- JOB ITEM:
Only the lines holding the string "Zeitung" are needed; copy each of them from the data.

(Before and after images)
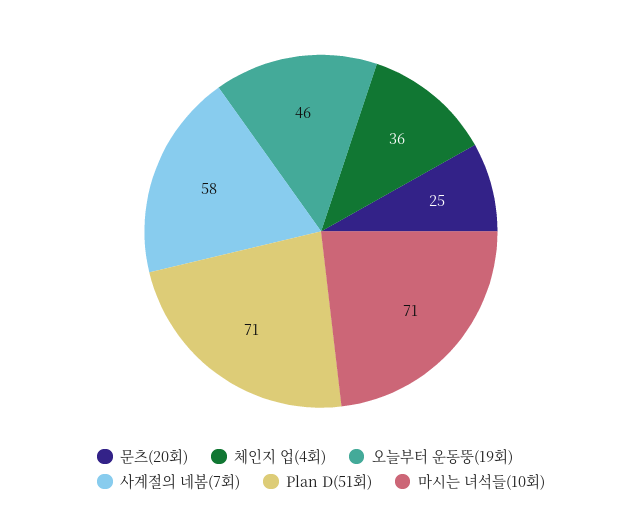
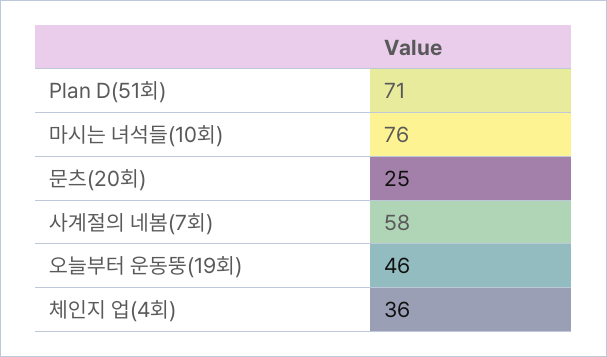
  {
    "문츠(20회)": 25,
    "체인지 업(4회)": 36,
    "오늘부터 운동뚱(19회)": 46,
    "사계절의 네봄(7회)": 58,
    "Plan D(51회)": 71,
-   "마시는 녀석들(10회)": 71
+   "마시는 녀석들(10회)": 76
  }

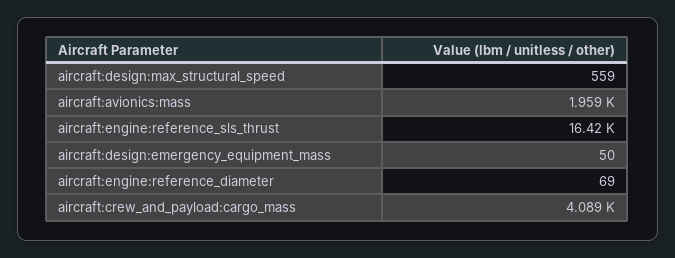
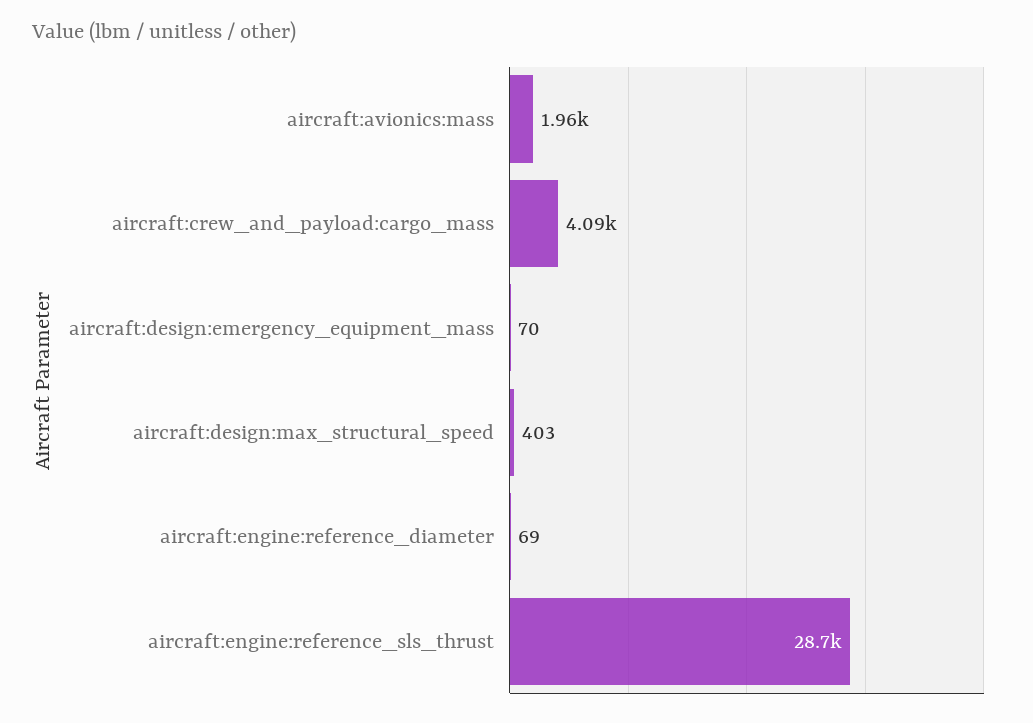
  {
-   "aircraft:design:max_structural_speed": 559,
+   "aircraft:design:max_structural_speed": 403,
    "aircraft:avionics:mass": 1959,
-   "aircraft:engine:reference_sls_thrust": 16420,
+   "aircraft:engine:reference_sls_thrust": 28700,
-   "aircraft:design:emergency_equipment_mass": 50,
+   "aircraft:design:emergency_equipment_mass": 70,
    "aircraft:engine:reference_diameter": 69,
    "aircraft:crew_and_payload:cargo_mass": 4089
  }

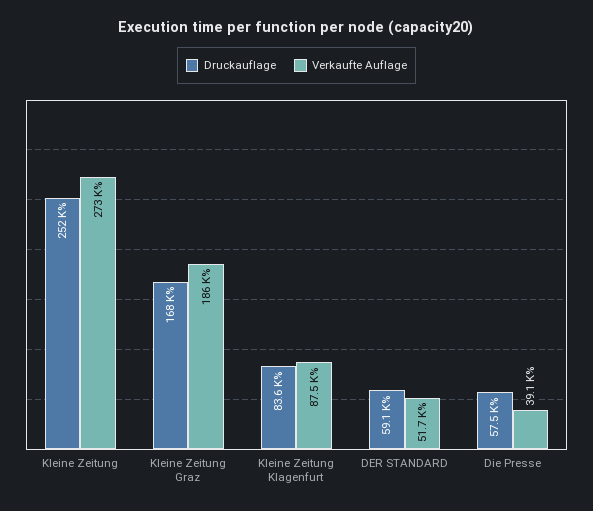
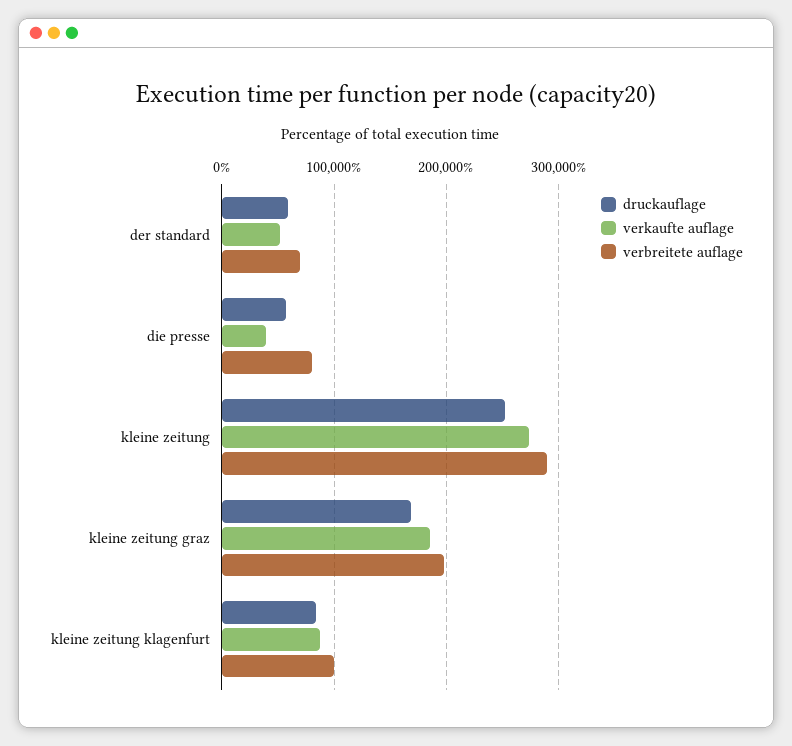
  {
    "Druckauflage": {
      "Kleine Zeitung": 252000,
      "Kleine Zeitung Graz": 168000,
      "Kleine Zeitung Klagenfurt": 83600,
      "DER STANDARD": 59100,
      "Die Presse": 57500
    },
    "Verkaufte Auflage": {
      "Kleine Zeitung": 273000,
      "Kleine Zeitung Graz": 186000,
      "Kleine Zeitung Klagenfurt": 87500,
      "DER STANDARD": 51700,
      "Die Presse": 39100
-   }
+   },
+   "verbreitete auflage": {
+     "DER STANDARD": 70000,
+     "Die Presse": 80000,
+     "Kleine Zeitung": 290000,
+     "Kleine Zeitung Graz": 200000,
+     "Kleine Zeitung Klagenfurt": 100000
+   }
  }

- EXERCISE SOLUTION:
      "Kleine Zeitung": 252000,
      "Kleine Zeitung Graz": 168000,
      "Kleine Zeitung Klagenfurt": 83600,
      "Kleine Zeitung": 273000,
      "Kleine Zeitung Graz": 186000,
      "Kleine Zeitung Klagenfurt": 87500,
+     "Kleine Zeitung": 290000,
+     "Kleine Zeitung Graz": 200000,
+     "Kleine Zeitung Klagenfurt": 100000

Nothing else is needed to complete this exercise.